▶ [Problem description]:
Continue the comment thread on patient compliance from where it stops.

▶ [Extracted text]:
=== Begin Enclosure ===

I don’t understand what you are talking about. Patient comes in with Problem X. I advise him to do Y. If he does it, then he is compliant. If he chooses not to do it, then he’s non-compliant.
If the doc recommends what he’s supposed to, then he’s doing good and should be rewarded. This is regardless of whether or not the patient actually does what he’s been told.
Does this help you? You seem to be implying that I should be “selling” or attempting to convince the patient to do what I tell him. Sorry, I’m a doctor, not a salesman. A patient can either accept my advice, or reject it. I’m not in the business of “selling” anyone or anything. The used car lot is that way –>
This “compliance” issue fascinates me. So Dr. Vickstrom what accounts for the fact that two groups of patients, with two different physicians/or physician groups, can have dramatically different care and outcomes? What are the factors that lead to “compliance”? Does the physician practice have the potential to impact “compliance”? If more “compliant” patients have better outcomes, might physicians be interested in the dynamics that impact “compliance”? Might some doctors be better than others at communicating and working with patients to achieve “compliance”? And might the market want to reward these practices that have more “compliant” patients? But wait, maybe your patients are sicker too…
> We need to start driving.
Amen, Dr. Bev. And start laying the track. If docs lay the track any fool MBA can drive the train.

=== End Enclosure ===

▶ [Provided material]:

=== Begin Enclosure ===

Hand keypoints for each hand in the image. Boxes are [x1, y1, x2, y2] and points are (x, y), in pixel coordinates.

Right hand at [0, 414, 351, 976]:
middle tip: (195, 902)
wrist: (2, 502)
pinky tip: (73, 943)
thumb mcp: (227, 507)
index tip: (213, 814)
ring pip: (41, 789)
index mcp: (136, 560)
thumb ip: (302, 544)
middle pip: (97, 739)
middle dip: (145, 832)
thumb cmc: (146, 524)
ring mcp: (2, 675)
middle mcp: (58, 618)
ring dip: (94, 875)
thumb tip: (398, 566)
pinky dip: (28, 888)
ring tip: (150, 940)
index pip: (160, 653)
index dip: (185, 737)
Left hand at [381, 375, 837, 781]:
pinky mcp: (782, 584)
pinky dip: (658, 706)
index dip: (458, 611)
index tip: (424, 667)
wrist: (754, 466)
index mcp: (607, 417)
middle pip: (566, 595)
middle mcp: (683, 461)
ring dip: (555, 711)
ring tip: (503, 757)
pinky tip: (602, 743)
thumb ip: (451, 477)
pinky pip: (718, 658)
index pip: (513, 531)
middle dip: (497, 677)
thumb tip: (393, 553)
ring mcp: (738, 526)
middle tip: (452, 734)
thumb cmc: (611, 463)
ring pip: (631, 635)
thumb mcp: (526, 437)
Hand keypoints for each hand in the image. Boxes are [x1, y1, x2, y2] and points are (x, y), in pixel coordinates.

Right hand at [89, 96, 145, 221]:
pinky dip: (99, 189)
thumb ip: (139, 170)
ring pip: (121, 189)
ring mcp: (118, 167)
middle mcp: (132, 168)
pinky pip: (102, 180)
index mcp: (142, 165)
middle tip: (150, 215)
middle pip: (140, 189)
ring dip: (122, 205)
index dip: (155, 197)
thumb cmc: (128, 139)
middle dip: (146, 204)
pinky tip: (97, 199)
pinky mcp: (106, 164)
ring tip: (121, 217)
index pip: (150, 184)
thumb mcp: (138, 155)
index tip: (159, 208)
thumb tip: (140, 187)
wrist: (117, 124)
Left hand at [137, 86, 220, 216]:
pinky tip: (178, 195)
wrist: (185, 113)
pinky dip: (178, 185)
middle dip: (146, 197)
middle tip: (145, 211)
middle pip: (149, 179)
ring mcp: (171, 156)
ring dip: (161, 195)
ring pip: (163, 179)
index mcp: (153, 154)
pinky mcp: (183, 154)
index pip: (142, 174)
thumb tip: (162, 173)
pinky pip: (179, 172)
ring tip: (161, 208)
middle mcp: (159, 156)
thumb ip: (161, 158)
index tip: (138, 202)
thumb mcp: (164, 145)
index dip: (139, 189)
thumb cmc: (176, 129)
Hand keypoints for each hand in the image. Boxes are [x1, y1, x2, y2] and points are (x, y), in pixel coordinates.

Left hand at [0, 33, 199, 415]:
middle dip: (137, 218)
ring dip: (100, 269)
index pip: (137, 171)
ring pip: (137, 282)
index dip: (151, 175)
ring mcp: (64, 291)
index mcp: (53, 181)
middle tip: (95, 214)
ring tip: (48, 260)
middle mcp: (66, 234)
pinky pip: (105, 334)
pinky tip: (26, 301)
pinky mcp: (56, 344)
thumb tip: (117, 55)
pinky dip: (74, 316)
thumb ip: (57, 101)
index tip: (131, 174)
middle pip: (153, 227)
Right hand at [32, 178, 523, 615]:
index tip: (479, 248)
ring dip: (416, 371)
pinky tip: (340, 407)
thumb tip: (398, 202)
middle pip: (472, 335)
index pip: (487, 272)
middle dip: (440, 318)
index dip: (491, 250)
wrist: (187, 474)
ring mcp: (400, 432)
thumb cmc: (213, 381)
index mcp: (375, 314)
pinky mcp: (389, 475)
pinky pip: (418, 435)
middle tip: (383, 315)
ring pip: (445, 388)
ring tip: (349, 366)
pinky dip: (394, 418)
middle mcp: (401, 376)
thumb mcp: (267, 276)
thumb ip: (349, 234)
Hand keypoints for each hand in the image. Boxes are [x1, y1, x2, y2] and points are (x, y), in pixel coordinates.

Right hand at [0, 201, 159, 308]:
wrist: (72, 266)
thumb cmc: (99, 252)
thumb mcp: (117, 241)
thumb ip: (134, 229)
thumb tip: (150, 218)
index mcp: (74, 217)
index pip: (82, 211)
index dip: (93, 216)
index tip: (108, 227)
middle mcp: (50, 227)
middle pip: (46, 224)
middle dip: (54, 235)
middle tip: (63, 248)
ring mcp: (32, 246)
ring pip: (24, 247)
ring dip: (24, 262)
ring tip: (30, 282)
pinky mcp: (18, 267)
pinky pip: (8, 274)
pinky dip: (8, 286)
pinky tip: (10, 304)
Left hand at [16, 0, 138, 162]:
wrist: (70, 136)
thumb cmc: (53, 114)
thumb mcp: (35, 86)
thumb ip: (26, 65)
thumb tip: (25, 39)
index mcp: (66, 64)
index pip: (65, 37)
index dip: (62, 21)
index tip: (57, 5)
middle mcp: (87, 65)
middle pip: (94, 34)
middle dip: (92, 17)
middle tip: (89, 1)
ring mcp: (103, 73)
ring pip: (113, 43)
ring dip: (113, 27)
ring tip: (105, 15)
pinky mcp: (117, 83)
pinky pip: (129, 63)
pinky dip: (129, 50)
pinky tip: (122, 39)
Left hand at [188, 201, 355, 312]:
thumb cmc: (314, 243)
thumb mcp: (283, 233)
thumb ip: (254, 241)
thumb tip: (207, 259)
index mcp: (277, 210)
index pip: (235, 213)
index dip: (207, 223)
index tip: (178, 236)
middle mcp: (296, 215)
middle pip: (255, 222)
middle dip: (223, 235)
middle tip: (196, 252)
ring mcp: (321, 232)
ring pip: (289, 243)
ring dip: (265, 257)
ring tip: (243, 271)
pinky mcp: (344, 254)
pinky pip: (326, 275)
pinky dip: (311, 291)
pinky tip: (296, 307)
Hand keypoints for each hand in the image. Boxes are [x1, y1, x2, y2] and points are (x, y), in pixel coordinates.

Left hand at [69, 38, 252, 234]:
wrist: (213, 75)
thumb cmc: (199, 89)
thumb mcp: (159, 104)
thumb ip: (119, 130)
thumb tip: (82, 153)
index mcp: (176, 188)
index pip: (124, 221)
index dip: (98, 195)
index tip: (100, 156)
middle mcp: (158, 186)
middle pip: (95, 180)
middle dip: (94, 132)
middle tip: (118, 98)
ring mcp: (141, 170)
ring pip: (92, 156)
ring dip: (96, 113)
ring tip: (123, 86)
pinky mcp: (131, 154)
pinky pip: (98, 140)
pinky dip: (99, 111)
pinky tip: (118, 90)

=== End Enclosure ===

▶ [Expected answer]:
I don’t know about meaningful metrics. As long as there is this thing called patient free choice involved, I think it’s going to be rather hard. Now, if the metrics are on what is offered, as opposed to what actually gets done and/or patient agrees to, that might be more realistic. How about measuring patients as to their compliance, and making non-compliant patients pay more?
In the UK, primary care doctors are measured on no fewer than 146 separate metrics with points assigned to each adding up to a maximum possible score of 1,050 points. Scores are used to determine bonus compensation. Under certain circumstances, doctors are allowed to exclude some patients from their panel for measurement purposes. The system is not perfect and can be gamed to some extent. At the end of the day, though, the NHS seems satisfied with it and PCP’s are making considerably more money than they did before the measurement approach was implemented. No system is perfect but we should be able to do better than what we have now. As bev M.D. says, doctors should take the lead in developing reasonable metrics they can live with rather than just complaining and resisting change.
Measurement of physician performance is inevitable. One can either board the train and help drive it (e.g. help find meaningful metrics) or complain about the engineer while the train is hurtling down the track. We need to start driving.
What is even more interesting is how you were able to review his medical records from home. When I was in training we could not do that at all. And if there was something critical or time related you could have run back to the hospital to fix it, or even order a CPOE instantly. Wow, I wish I was starting all over again
Why was the patient in the hospital??
Would the Cleveland Clinic ever admit it erred?
you said: “This patient had few clinical symptoms and appeared the healthiest amongst all the patients I managed the entire month.”